Panasonic makes £3.4bn full-year loss
Japanese electronics giant Panasonic has posted its second biggest-ever annual loss, of 420bn yen (£3.4bn), as it struggled with the impact of a soaring yen and falling demand in developed markets.
The loss came despite Panasonic speeding up its efforts to restructure its unprofitable businesses and restructuring its flatscreen TV division to improve its performance.
“What we need to tackle is the television and related semiconductor businesses,” chief financial officer Makoto Uenoyama told reporters.
“If we downsize these, our profits will be completely different,” he added, calling the forecast losses “the birth pangs of switching to a new strategy.” Panasonic is trying to switch emphasis from consumer technology to energy and environmental technology, such as rechargeable batteries.
Panasonic cut its full-year operating profit forecast to 130bn yen from 270bn yen.

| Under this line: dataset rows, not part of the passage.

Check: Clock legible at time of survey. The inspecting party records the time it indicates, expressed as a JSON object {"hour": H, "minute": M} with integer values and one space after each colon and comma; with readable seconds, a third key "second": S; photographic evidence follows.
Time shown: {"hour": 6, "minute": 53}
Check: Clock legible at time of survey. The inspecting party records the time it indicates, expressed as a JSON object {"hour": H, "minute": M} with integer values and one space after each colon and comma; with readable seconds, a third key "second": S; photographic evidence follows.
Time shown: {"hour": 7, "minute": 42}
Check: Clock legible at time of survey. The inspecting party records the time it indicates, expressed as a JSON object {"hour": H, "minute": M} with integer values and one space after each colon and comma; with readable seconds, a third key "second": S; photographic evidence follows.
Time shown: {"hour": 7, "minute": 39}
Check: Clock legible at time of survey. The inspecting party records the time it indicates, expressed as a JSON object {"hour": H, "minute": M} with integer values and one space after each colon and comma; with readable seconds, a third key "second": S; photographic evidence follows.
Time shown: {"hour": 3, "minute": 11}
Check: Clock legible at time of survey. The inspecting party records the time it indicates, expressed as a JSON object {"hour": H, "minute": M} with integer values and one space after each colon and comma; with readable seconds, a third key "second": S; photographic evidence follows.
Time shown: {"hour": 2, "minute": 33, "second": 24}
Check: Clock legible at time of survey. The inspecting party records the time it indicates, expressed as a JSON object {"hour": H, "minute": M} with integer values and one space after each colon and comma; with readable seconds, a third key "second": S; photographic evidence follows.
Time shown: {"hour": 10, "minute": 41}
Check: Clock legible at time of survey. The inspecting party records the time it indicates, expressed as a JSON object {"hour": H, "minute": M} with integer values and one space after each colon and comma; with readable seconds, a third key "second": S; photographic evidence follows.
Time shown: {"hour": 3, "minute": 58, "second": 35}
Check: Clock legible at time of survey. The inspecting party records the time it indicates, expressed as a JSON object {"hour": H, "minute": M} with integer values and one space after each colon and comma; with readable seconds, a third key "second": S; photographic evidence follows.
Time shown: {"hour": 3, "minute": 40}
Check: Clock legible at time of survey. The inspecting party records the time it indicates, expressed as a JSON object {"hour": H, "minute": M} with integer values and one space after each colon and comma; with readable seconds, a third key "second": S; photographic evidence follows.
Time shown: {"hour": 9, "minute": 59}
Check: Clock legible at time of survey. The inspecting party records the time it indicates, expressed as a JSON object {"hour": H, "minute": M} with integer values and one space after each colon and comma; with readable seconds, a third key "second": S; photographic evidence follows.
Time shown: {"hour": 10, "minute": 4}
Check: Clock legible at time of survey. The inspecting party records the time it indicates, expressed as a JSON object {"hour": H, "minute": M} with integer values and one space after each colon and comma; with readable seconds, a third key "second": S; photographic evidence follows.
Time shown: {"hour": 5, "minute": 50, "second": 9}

It also slashed its estimate for annual TV sales to 19m sets from 25m.
It expects to book a 514bn yen cost of restructuring for the year to March 2012, as it reduces its workforce to 350,000 in 2012, a year ahead of schedule.

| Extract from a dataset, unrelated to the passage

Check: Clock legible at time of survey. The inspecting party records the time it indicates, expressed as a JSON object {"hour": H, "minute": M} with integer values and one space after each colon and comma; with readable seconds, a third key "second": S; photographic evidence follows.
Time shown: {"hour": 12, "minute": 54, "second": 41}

Half of the charge comes from restructuring the TV division but the total is far higher than previous estimates of 110bn yen.
It will cut 17,000 jobs to reach the target, though some of these are from overlapping businesses it acquired in its buyout of Sanyo, a subsidiary.

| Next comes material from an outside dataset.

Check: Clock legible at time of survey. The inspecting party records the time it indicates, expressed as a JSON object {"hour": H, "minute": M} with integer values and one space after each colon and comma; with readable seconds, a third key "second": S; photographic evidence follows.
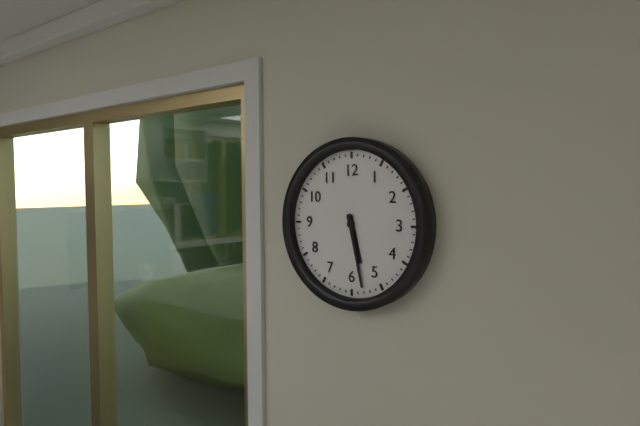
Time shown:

Panasonic said it will stop liquid-crystal panel production at its Mobara plant near Tokyo and is canceling its plans to ship plasma-panel manufacturing equipment from another mothballed plant to Shanghai to start production there, as it aims to turn a profit on TVs in its next fiscal year.
Panasonic’s annual loss, its biggest in a decade, compares with the company’s previous forecast for a net profit of 30bn yen in the year to March 2012 and last year’s net profit of 74bn yen.